Julius "Jules" de Mun (1782–1843) was a 19th-century French-American fur trader.

==Early life==
De Mun was born in Port-au-Prince, Saint-Domingue to an aristocratic family originating from the Southwest of France. He was educated in Paris, before moving to St. Louis in 1800.

==Trading career==
In September 1815, de Mun went with Auguste Pierre Chouteau and his brother Pierre Chouteau Jr. to the Rocky Mountains on an expedition, to trade horses with the Arapahos and Comanche tribes. After a while, however, the trade began to dwindle and they ceased operations. While trading in Mexico, de Mun was imprisoned alongside A. P. Chouteau for 48 days in Santa Fe, leading the group to file a claim against the Mexican government for confiscated goods worth $30,000. Payment for the claim was not obtained until 1851, through an act of Congress.

In 1817, de Mun opened a trading business with Auguste Pierre Chouteau in St. Louis, known as A. P. Chouteau, de Mun & Co., or Chouteau, De Mun & Sarpy. On 14 September 1818, de Mun dropped out of the business.

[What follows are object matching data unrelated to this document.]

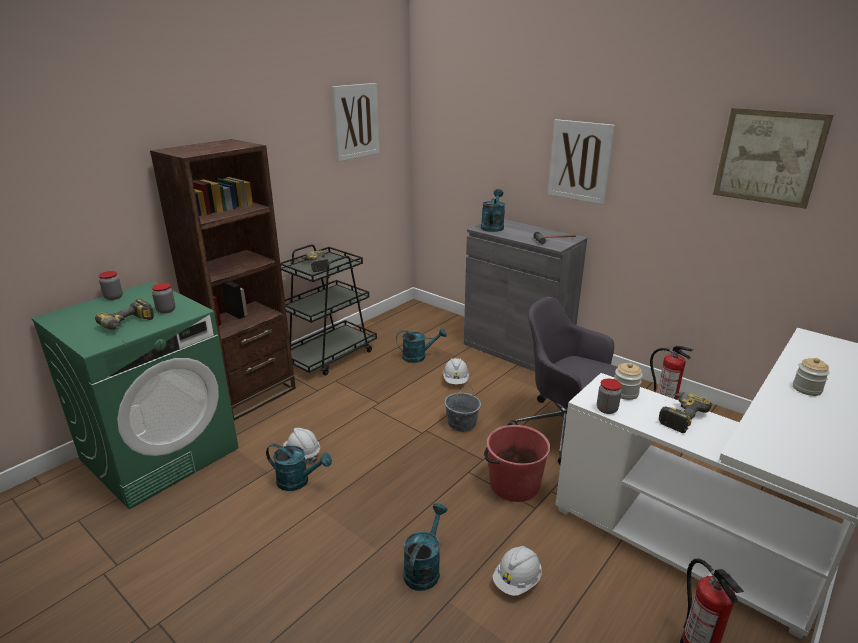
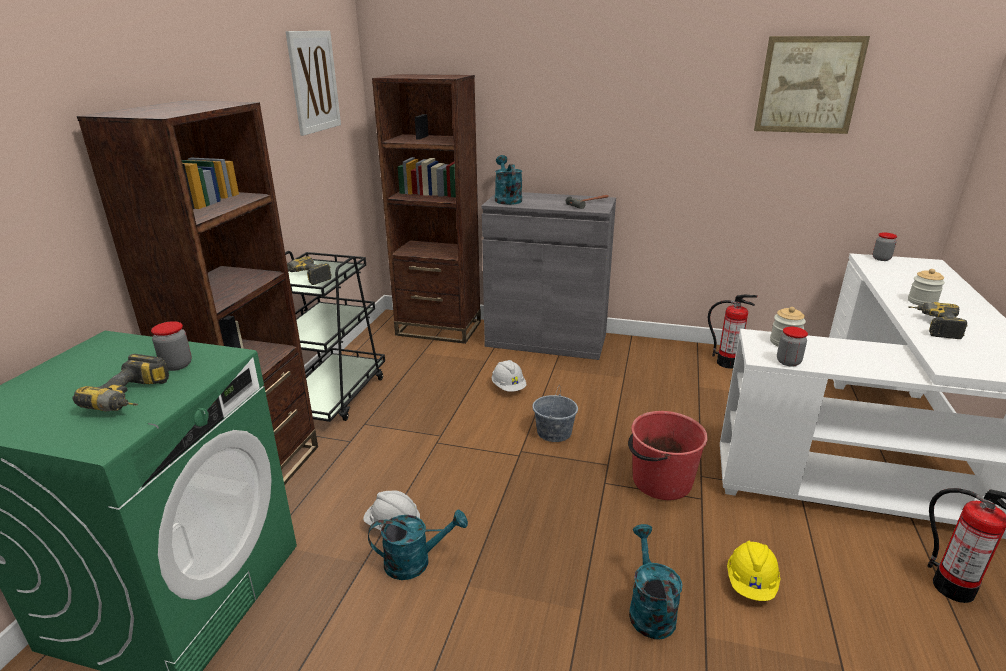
camera: 25 degrees left, 0 degrees up
jar [98,271,123,300] -> jar moved to [873,233,897,261]
turquoise watering can [396,328,447,363] -> none
white hard hat [493,546,542,596] -> yellow hard hat [727,541,780,601]
grey office chair [508,297,618,465] -> none
picture [548,119,615,205] -> none
power drill [659,392,712,433] -> power drill moved to [909,302,968,339]
none -> brown bookcase [372,74,481,344]

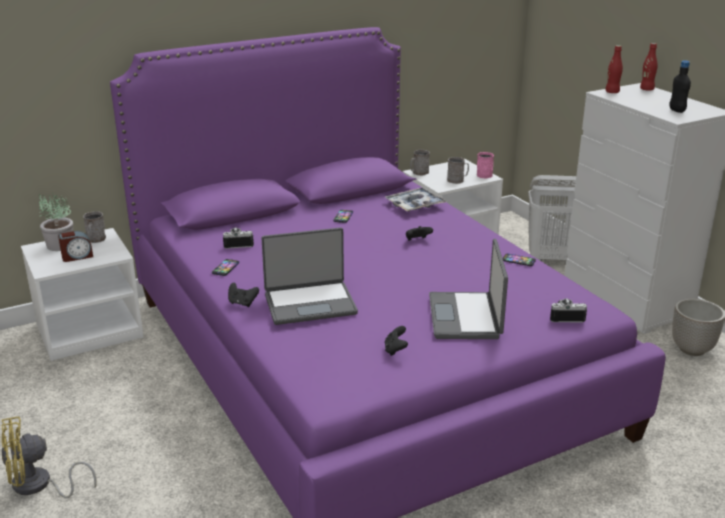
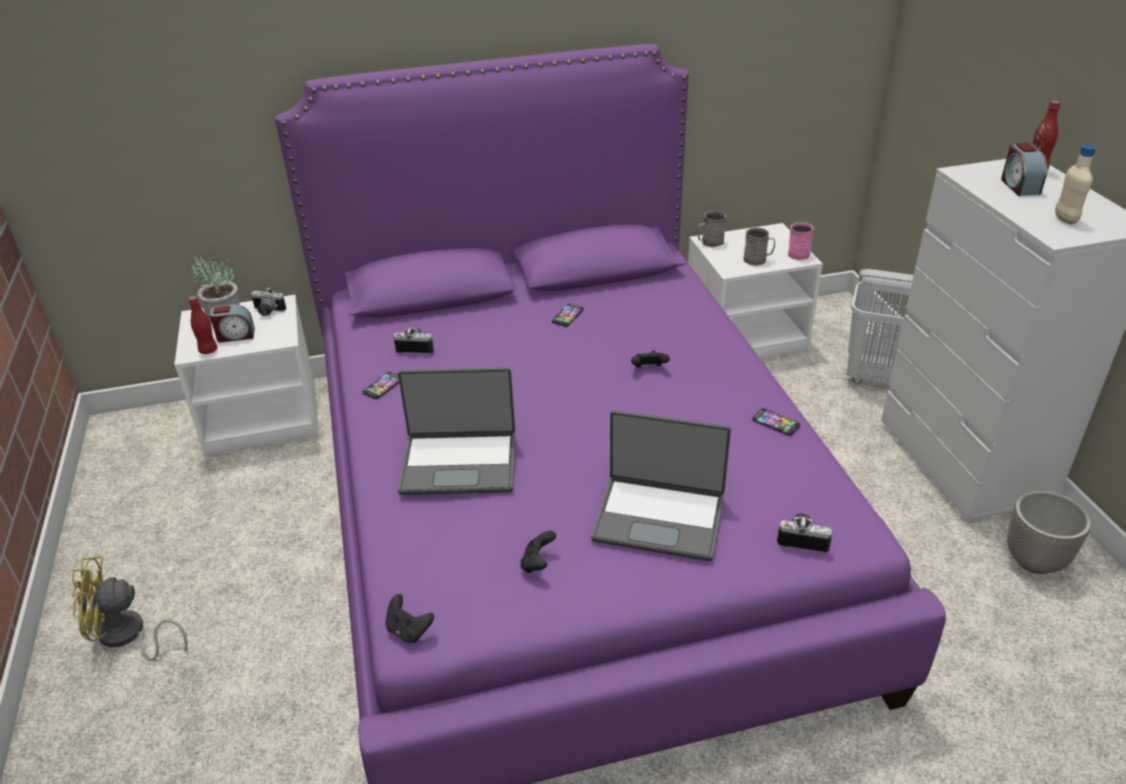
camera: 15 degrees right, 10 degrees up
grey mug [83,211,106,243] -> camera [251,287,286,316]
black game controller [228,283,259,307] -> black game controller moved to [385,594,434,643]
tray [385,188,446,212] -> none
laptop [429,239,508,339] -> laptop turned 90 degrees counterclockwise [591,410,731,561]
red bottle [605,45,623,93] -> red bottle moved to [189,296,217,354]
black bottle [669,61,691,113] -> beige bottle [1055,144,1096,224]
none -> alarm clock [1001,143,1048,196]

==Post-trading career and death==
In 1820, de Mun moved with his family to Cuba, where he had purchased a large coffee plantation. They returned to St. Louis in 1831 and De Mun was made recorder of deeds for the county. De Mun died in 1843, leaving his property to his wife.

==Family==
In 1812, de Mun married Isabella Gratiot, the daughter of Charles Gratiot Sr. and Victoire Chouteau and the granddaughter of Pierre Laclède, the founder of Saint Louis (Missouri); they had three daughters.